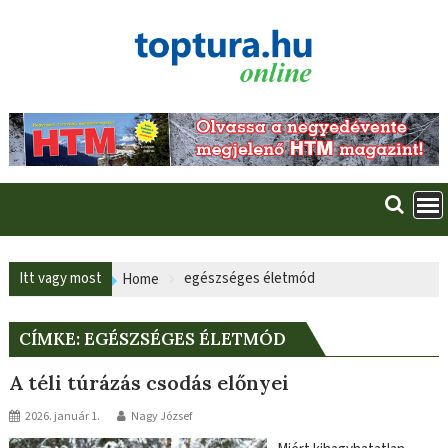
Skip
to
content
Itt vagy most
egészséges életmód
Home
CÍMKE:
EGÉSZSÉGES ÉLETMÓD
A téli túrázás csodás előnyei
2026. január 1.
Nagy József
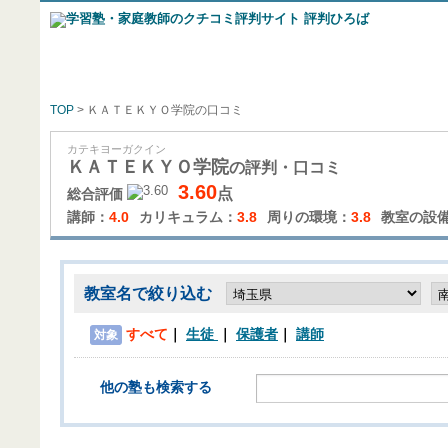
TOP
> ＫＡＴＥＫＹＯ学院の口コミ
カテキヨーガクイン
ＫＡＴＥＫＹＯ学院
の評判・口コミ
3.60
点
総合評価
講師：
4.0
カリキュラム：
3.8
周りの環境：
3.8
教室の設
教室名で絞り込む
すべて
生徒
保護者
講師
対象
他の塾も検索する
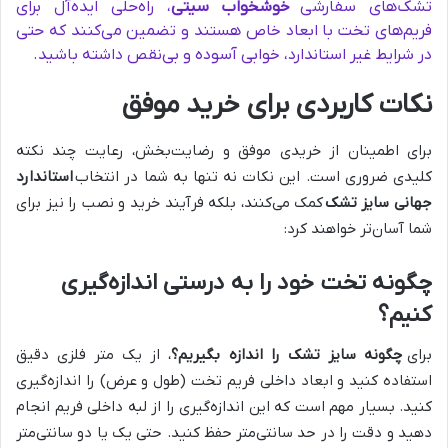
تشک‌های سفارشی
خوشخواب سیتی
، راه‌حلی ایده‌آل برای
فریم‌های تخت با ابعاد خاص هستند و تضمین می‌کنند که حتی
در شرایط غیر استاندارد، خوابی آسوده و بی‌نقص داشته باشید.
نکات کاربردی برای خرید موفق
برای اطمینان از خریدی موفق و رضایت‌بخش، رعایت چند نکته
کلیدی ضروری است. این نکات نه تنها به شما در انتخاب
استاندارد
جهانی سایز تشک
کمک می‌کنند، بلکه فرآیند خرید و نصب را نیز برای
شما آسان‌تر خواهند کرد:
چگونه تخت خود را به درستی اندازه‌گیری
کنیم؟
برای
چگونه سایز تشک را اندازه بگیریم؟
، از یک متر فلزی دقیق
استفاده کنید و ابعاد داخلی فریم تخت (طول و عرض) را اندازه‌گیری
کنید. بسیار مهم است که این اندازه‌گیری را از لبه داخلی فریم انجام
دهید و دقت را در حد سانتی‌متر حفظ کنید. حتی یک یا دو سانتی‌متر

= = = = = = =

» WHAT YOU WILL DO:
If a line in the listing contains the string "موفق", count it; then give only the number of such lines.

» RESPONSE:
2